(Images with bounding boxes)
----
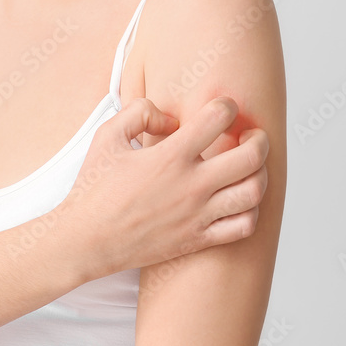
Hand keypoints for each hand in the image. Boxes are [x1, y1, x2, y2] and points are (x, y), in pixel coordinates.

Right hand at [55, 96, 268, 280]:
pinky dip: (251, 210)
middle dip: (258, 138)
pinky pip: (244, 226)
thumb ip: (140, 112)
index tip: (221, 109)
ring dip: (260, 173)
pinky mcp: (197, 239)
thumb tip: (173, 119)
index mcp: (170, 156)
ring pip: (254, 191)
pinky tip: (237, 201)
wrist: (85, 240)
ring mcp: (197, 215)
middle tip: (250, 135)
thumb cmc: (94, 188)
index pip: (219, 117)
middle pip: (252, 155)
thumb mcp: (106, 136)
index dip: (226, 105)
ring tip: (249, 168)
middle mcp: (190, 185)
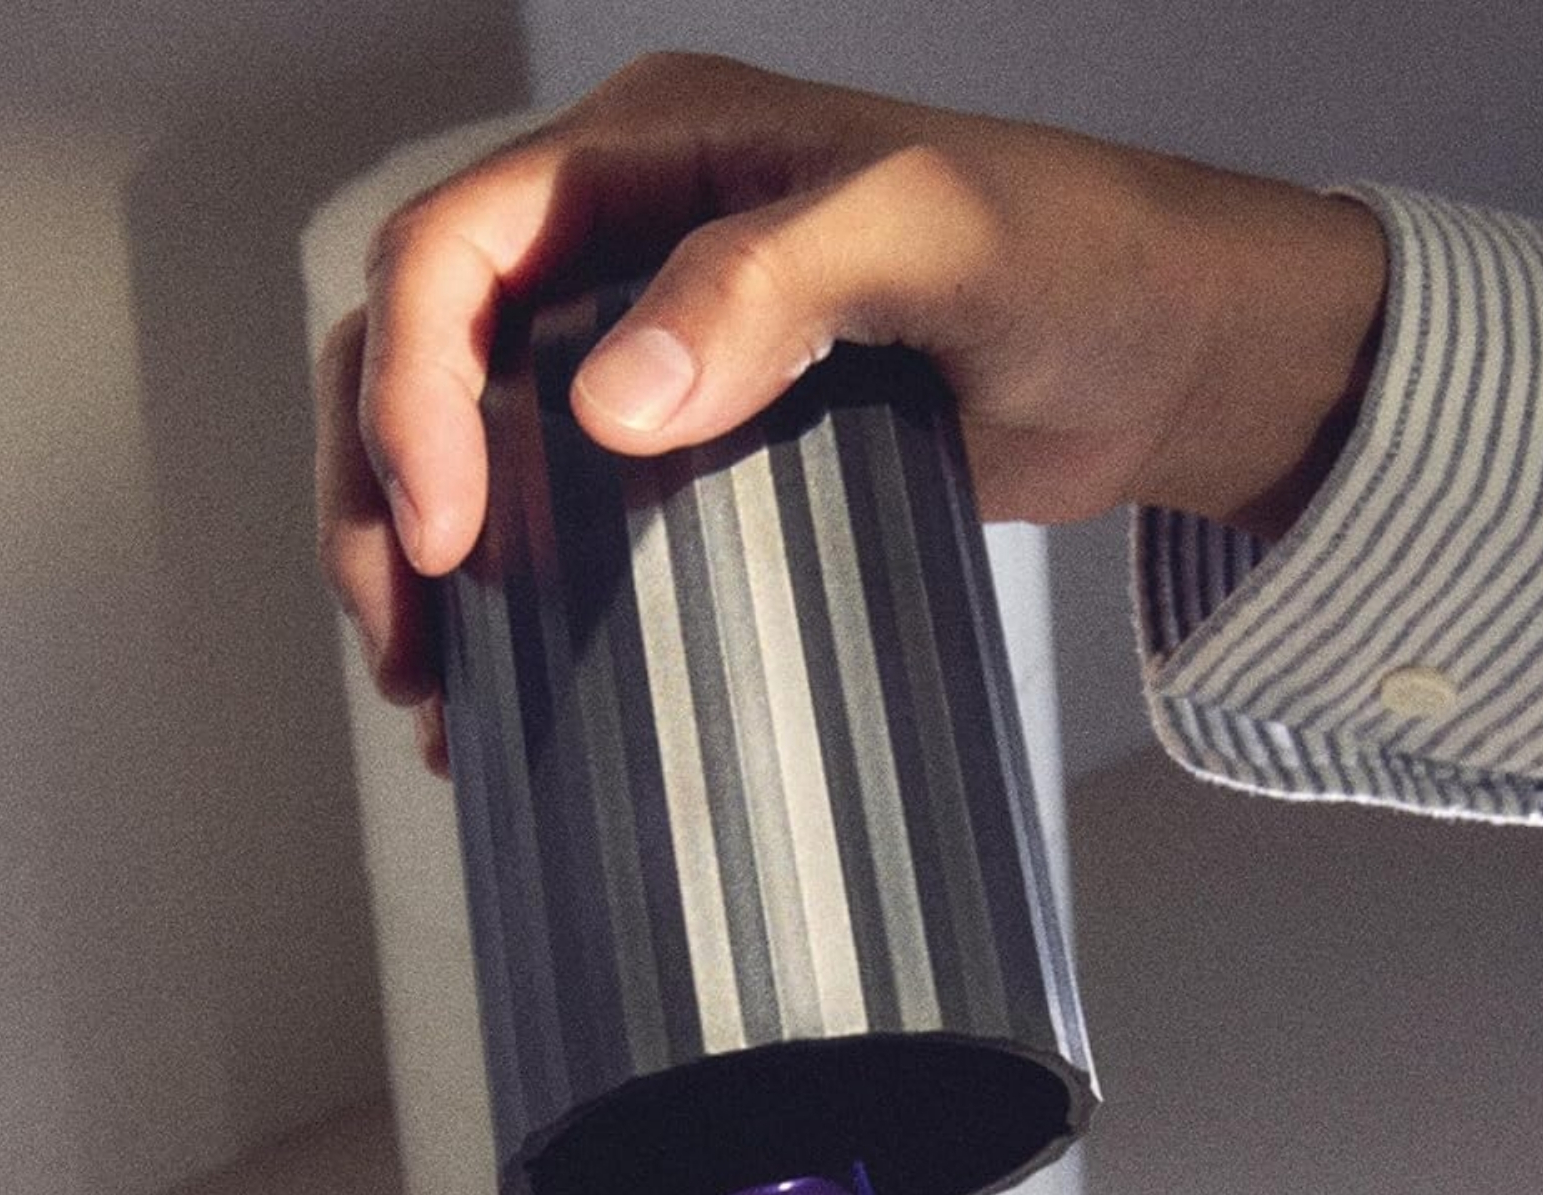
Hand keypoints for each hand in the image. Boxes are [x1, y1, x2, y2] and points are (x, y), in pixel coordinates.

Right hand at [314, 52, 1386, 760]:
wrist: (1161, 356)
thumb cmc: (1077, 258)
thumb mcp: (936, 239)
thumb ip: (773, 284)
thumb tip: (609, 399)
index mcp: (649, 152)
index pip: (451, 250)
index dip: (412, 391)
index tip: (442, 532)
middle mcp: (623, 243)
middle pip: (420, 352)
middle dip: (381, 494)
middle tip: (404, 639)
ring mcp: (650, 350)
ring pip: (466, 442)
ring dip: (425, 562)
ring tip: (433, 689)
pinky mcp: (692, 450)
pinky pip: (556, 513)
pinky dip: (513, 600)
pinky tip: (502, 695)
----
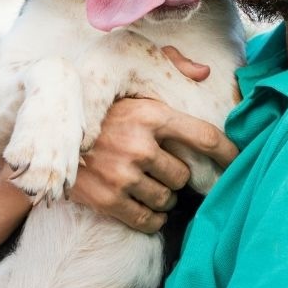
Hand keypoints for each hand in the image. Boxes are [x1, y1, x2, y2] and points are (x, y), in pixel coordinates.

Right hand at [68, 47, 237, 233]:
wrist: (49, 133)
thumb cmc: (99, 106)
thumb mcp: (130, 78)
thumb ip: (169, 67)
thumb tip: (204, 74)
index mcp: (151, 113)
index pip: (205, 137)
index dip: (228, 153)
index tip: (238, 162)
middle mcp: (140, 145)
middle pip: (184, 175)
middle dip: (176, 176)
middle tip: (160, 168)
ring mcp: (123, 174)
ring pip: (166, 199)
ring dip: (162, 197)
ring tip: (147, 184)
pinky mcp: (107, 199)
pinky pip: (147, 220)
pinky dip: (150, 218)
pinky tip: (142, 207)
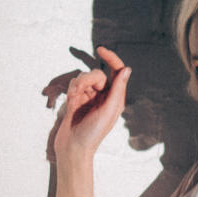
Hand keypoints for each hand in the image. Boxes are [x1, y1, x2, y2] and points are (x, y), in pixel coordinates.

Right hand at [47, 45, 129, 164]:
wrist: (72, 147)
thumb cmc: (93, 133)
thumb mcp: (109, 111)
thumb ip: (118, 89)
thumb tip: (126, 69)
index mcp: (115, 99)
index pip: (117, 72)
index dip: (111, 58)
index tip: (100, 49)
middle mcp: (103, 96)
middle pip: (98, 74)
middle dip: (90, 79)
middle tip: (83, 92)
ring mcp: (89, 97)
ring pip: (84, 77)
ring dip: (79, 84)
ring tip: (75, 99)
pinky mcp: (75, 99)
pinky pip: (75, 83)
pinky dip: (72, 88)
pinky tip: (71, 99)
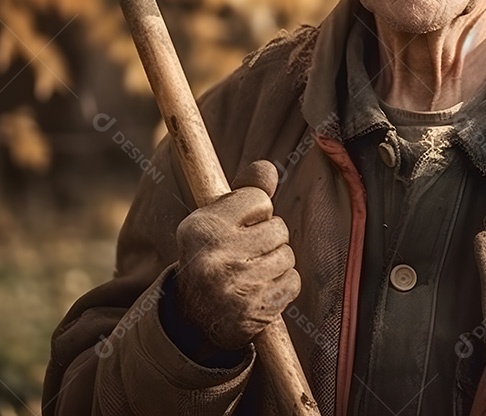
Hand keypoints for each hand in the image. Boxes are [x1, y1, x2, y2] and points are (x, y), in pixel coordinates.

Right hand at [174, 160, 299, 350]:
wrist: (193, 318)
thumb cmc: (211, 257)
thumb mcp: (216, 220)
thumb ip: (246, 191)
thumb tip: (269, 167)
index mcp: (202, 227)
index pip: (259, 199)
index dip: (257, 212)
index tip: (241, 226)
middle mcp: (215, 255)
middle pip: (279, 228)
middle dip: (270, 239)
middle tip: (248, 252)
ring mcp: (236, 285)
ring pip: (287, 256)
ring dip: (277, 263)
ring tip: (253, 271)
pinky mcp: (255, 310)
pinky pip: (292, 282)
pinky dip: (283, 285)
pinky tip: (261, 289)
----
■ What you have to do:
Take the lines above from the one containing "ring dip: (425, 562)" down to the one containing "pinky tip: (502, 695)", and transcribe them exactly, both ends included.

■ Solution for this task:
ring dip: (425, 562)
ring tip: (433, 689)
pinky mcp: (692, 450)
pinky pip: (556, 513)
pinky dip: (513, 600)
pinky tip: (502, 695)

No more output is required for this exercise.